■ **Provided passage**:
** Start **

Where, in YA books, are the parents who’ve had their own struggles with identity? Where are the gay and lesbian couples raising kids, the transgender parents, the bisexual mom or dad who could understand and sympathize with how their teenagers feel? Parents are rarely the focus of YA books, and only infrequently are they allowed to be fully realized characters with emotional depth. They can lend such dimension to books, though, that it’s a shame they don’t get more development.
Certainly, in many parts of the world, including the United States, teenagers who come out face rejection by their parents. But there’s a whole host of responses in between “get out of my house this instant” and “I’m going to start a PFLAG chapter!” and it would be lovely to see that range better represented in YA fiction. What about the parents who love their kid no matter what, but worry that they’ll be bullied at school for coming out? Where are the parents who are uncomfortable with homosexuality but work to shift their worldview? Why don’t we get to see the fights between a concerned parent who doesn’t want their kid to be sexually active, no matter who he or she is with, and a teenager who asserts that it’s vital to developing his or her identity?
The religious family narrative can still be relevant, but let’s see something more complex than a knee-jerk anti-gay reaction. Why can’t one parent be supportive, and another uncomfortable? How about a religious parent determined to find biblical justification for gay or lesbian relationships? A church or temple where being LGBTQ is perfectly acceptable? Times are changing – fictional families should change with them.
What’s the most realistic depiction of a gay teen’s family that you’ve read?
Great post .I’d love to see more familial interaction in all types of YA since it’s become far too common for the genre to succumb to absent parent syndrome. There are a lot of stories out there that just aren’t being told in YA, especially those with LGBTQ characters and their families.
It would definitely be cool to have characters (YA and otherwise) who just happen to be queer without it being an issue with anyone. It would be nice if the dramatic arc for queer characters wasn’t always predicated on that status. But I don’t think that queer characters who experience no conflict at all with regard to their gender or sexuality are going to be percieved as realistic (and therefore compelling) by most YA readers.
Conflict at home and school is a huge part, if not the sum total, of what drama an average teen in the Western world experiences, and queer teens especially. Those who are seeking solace and representation in fictional versions of themselves probably would find drama-free home lives to be a bit implausible, at best, and would write off such portrayals as sugar-coated fairy tales. I’m sure some readers might be attracted to fictional worlds in which their queer status simply isn’t an issue, but it’s going to be percieved as pure fantasy if so, and they’re going to need some other outsider-type conflict to make up for it.
It should be no surprise, really, that most of the most popular YA (whether reality-based or fantasy) stars protagonists who are outsiders of some sort, struggling against a world that doesn’t understand them. It’s an analogue for what the readers experiencing in their own lives. Not just queer teens, but anyone who isn’t one of the popular elite is going to be seeking out misfit characters who face challenges in their personal lives. They read these stories because they want to see someone they identify with who faces similar challenges and finds a way to triumph over them. Removing those challenges would remove the reason why they’re reading those stories.
Additionally, there’s the other aspect of what teens are going through, which is separation and individuation. Fictional absent parents or ones that provide conflict (especially on issues of independence and identity) are symbolic for teens who are preparing to leave their homes and strike out on their own. Teens aren’t going to be interested in a character whose parents are constantly yet benignly “there” in the story. They want gangs of their friends around them, not mom. They’re also seeking mentors, too, but they’re seeking ones outside their families.

** End **

■ **Work instructions**:
(a) In the piece on parents in YA fiction, what do teenagers in many parts of the world, including the United States, face from their parents when they come out?
(b) Pick up the discussion of parents in YA fiction right after its final sentence and carry it forward.

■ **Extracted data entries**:
** Start **

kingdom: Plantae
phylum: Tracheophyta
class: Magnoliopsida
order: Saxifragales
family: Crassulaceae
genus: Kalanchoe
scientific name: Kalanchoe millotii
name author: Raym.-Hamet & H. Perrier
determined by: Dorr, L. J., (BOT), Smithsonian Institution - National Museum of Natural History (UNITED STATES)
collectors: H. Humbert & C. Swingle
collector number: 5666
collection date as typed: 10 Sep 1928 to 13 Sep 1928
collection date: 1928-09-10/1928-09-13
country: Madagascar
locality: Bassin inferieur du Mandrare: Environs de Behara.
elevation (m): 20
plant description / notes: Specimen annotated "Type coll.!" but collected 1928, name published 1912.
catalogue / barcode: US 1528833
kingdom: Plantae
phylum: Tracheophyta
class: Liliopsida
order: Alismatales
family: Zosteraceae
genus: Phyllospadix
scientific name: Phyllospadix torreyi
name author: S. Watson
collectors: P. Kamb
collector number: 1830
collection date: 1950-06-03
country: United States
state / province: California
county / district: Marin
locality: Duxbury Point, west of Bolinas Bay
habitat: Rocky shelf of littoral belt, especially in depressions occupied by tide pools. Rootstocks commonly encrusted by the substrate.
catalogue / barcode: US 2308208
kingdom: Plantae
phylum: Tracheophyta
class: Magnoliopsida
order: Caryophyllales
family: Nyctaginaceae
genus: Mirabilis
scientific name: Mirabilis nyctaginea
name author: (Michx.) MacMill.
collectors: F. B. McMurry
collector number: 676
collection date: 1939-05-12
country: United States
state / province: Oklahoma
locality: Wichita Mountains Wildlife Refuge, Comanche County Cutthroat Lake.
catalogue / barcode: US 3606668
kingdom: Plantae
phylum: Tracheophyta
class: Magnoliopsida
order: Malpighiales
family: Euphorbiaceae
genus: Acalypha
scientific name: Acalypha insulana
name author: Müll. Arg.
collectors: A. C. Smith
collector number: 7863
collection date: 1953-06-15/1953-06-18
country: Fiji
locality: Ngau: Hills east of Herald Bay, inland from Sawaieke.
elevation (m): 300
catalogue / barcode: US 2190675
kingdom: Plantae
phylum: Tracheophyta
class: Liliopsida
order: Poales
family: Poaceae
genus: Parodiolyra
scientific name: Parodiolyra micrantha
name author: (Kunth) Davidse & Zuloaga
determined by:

** End **

■ **Answers to the exercises**:
(a) Rejection by their parents.

(b)
The gist of what I’m getting at is this: Yes, it may be true that reality for queer teens is changing, and there are a lot more supportive families and communities than there ever were before. But the people who are experiencing such comfortable lives aren’t the ones who are going to be seeking out representational fiction. Happy teens don’t need fictional avatars, and fiction about such happy teens would be, to be perfectly honest, boring. Conflict drives drama, and if one is aiming that drama at a young audience, one may as well use the kinds of conflict that those readers are going to be the most familiar with: family and community.
Tal– I agree with you, but I what I gathered from the post is that in gay YA, most of the parent-based conflict is at the two extreme ends of the spectrum. Either both parents are angered/disappointed/etc. when learning of their teen’s homosexuality or go overboard in the other direction; there’s rarely a third option. It’s not arguing that there should only be stories about awesome parents who are super supportive of their LGBTQ teen; it’s more saying that there must be more ways to generate conflict and create drama than having the story be about a teen thrown out of his/her house, or a teen whose parents are conservative and very religious.
Is that really true, though? Is it true that every story about a young queer person solely has parents on those extremes? Not in my experience. And not even in books that came out decades ago (which makes me wonder how many of them Ms. Coon has really read.)
The suggestion that more YA stories should focus on complex parents is kind of silly, IMHO. And were it not for Ms. Coon’s young age, I’d assume that such an opinion came from a parent who wanted more representation in her child’s books, because she herself can’t accept the idea that her child is growing up and away from her.
Again, family drama is the key component of a teen’s life, whether they’re queer or not. A story that waters down that drama by focusing too much on a complex parent character isn’t something a teen reader is going to be interested in. No, parent characters shouldn’t be cliche or caricatures, but the kinds of stories Ms. Coon suggests tread way too much into turning the parents into POV characters, which isn’t going to attract teen readers.
Well, yes, of course it’s exaggeration; I would have to have read every single published book in order to determine it! I freely admit that I am going off my own personal experience, and I would be genuinely interested to hear about some LGBTQ books where parents aren’t pantomime villains to be Proven Wrong or flat characters.
I think the issue is probably this paragraph:
“Parents are rarely the focus of YA books, and only infrequently are they allowed to be fully realized characters with emotional depth. They can lend such dimension to books, though, that it’s a shame they don’t get more development.”
I don’t think, despite the use of the word “focus,” that the post is arguing “where are the parents that are main characters in YA?” for the simple reason that a YA book about parents is not actually YA. I think it’s more arguing that it would be nice to see parents in YA who actually act like real people, and not like plot contrivances. You don’t have to make a parent the focus of a story in order to make them interesting, any more than you have to make all your secondary characters less interesting so that everyone cares about your MC by comparison.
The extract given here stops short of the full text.